Means for Solving the Problems The present invention achieves the above objects by classifying representative vectors into a plurality of groups based on the number of zero crossings of the representative vectors and quantizing them when vector quantizing an audio signal or the like. By calculating the number of zero crossings of the input vector that performs This is designed to shorten the calculation processing time when determining a vector.

Therefore, according to the present invention, since the number of representative vectors to be subjected to quantization calculation is reduced and quantized, calculation processing time is shortened, quantization processing becomes faster, and real-time processing is possible. .

Embodiment FIG. 1 is a flowchart showing the procedure of a quantization method according to an embodiment of the present invention, and FIG. 2 is a diagram showing an example of group classification of representative vectors. In this embodiment, the number of zero crossings Qk of each vector is determined in advance for all representative vectors.
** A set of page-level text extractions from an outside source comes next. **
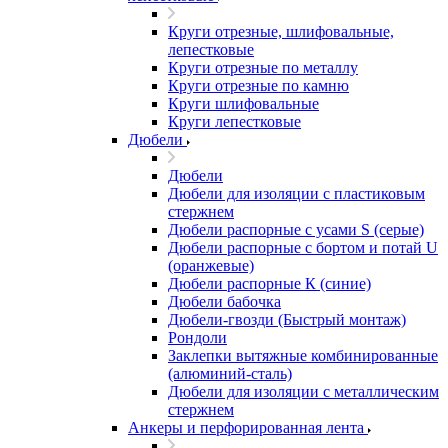
Круги отрезные, шлифовальные,
лепестковые
Круги отрезные по металлу
Круги отрезные по камню
Круги шлифовальные
Круги лепестковые
Дюбели
Дюбели
Дюбели для изоляции с пластиковым
стержнем
Дюбели распорные с усами S (серые)
Дюбели распорные c бортом и потай U
(оранжевые)
Дюбели распорные К (синие)
Дюбели бабочка
Дюбели-гвозди (Быстрый монтаж)
Рондоли
Заклепки вытяжные комбинированные
(алюминий-сталь)
Дюбели для изоляции с металлическим
стержнем
Анкеры и перфорированная лента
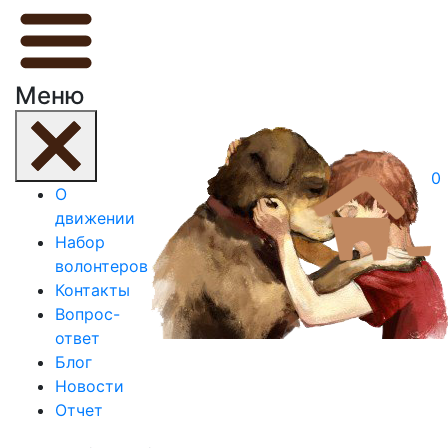
Меню
0
О
движении
Набор
волонтеров
Контакты
Вопрос-
ответ
Блог
Новости
Отчет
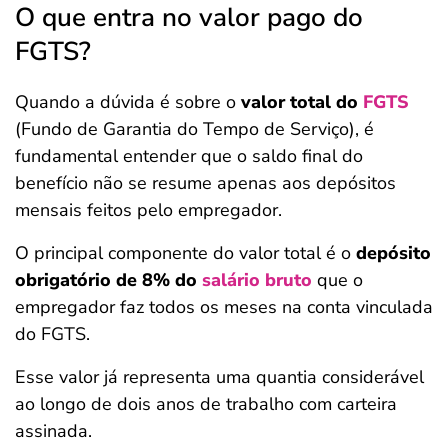
O que entra no valor pago do
FGTS?
Quando a dúvida é sobre o
valor total do
FGTS
(Fundo de Garantia do Tempo de Serviço), é
fundamental entender que o saldo final do
benefício não se resume apenas aos depósitos
mensais feitos pelo empregador.
O principal componente do valor total é o
depósito
obrigatório de 8% do
salário bruto
que o
empregador faz todos os meses na conta vinculada
do FGTS.
Esse valor já representa uma quantia considerável
ao longo de dois anos de trabalho com carteira
assinada.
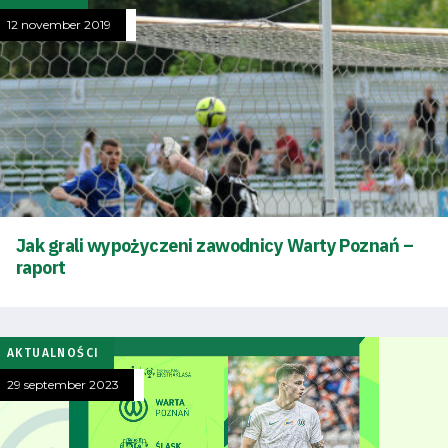
12 november 2019
Jak grali wypożyczeni zawodnicy Warty Poznań –
raport
Energy
saving
mode
AKTUALNOŚCI
29 september 2023
Accessibility
SEARCH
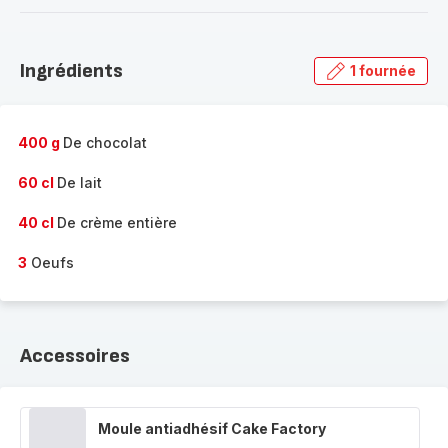
-
Découvrir
la
Ingrédients
1 fournée
gamme
complète
-
400 g
De chocolat
60 cl
De lait
40 cl
De crème entière
3
Oeufs
Accessoires
Moule antiadhésif Cake Factory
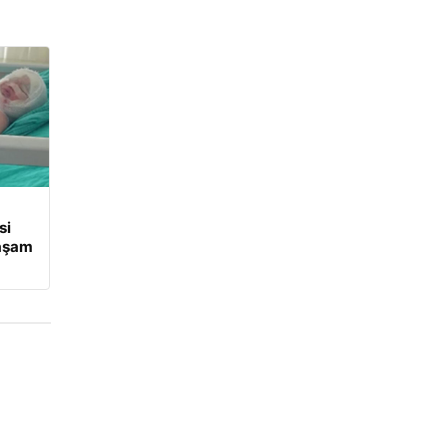
si
Yaşam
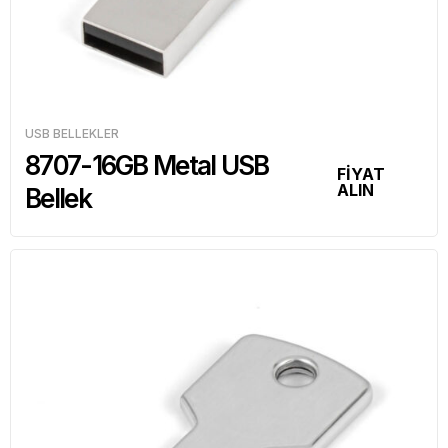
USB BELLEKLER
8707-16GB Metal USB
FİYAT
ALIN
Bellek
In the case of a digital signal, since the amplitude of the signal does not always actually take a value of zero, one zero crossing is defined as when adjacent components have different positive and negative values.

Based on the number of zero crossings, the representative vectors are classified into L groups as shown in FIG. Then, the number of zero crossings is n
Let the representative vectors j−++l to nJ be the j-th representative group.

Next, the procedure for performing quantization will be explained.

First, the number n of zero crossings of the input vector is calculated (step 11). If this n is nj-tan≦nJ,
This input vector is determined to be close in shape to the j-th representative vector group (step 12), and distortion di is calculated only for all representative vectors belonging to this group (steps 13.14.15). The above equation (3) is used to calculate the strain di. Then, find the representative vector of number i that gives the smallest distortion di (step 16).
This is determined to be the representative vector for the input vector X (step 17), and the number i of the determined representative vector is set as the quantized value of the input vector X.

As described above, according to the above embodiment, if the number of representative vectors belonging to the j-th group is kj, the number of times to calculate the representative button, representative vector, distance, and distortion in this method is the first grouped L. This number of times is less than the number of calculations when comparing all representative vectors, and has the advantage that the calculation processing time when determining the final representative vector can be shortened.

Effects of the Invention As is clear from the above embodiments, when vector quantizing an audio signal or the like, the present invention classifies representative vectors into a plurality of groups based on the number of zero crossings of the representative vector, and also divides the input into which quantization is performed. By calculating distortion only for representative vectors within a vector, the number of representative vectors for which distortion is calculated is limited, so the calculation processing time when determining a final representative vector can be reduced. has.

[Brief explanation of drawings]

Fig. 1 is a flowchart showing a vector quantization procedure in an embodiment of the present invention, Fig. 2 is a diagram showing an example of classified representative vectors in the same embodiment, and Fig. 3 shows a conventional vector quantization procedure. The flowchart, FIG. 4, is a diagram showing an example of the arrangement of representative vectors in a conventional example.

Claims (1)

[Claims] When vector quantizing an audio signal, etc., the representative vector is classified into multiple groups based on the number of zero crossings of the representative vector, and the number of zero crossings of the input vector to be quantized is determined, and the number of zero crossings determined above is calculated. A vector quantization method characterized by calculating distortion only for representative vectors in corresponding groups.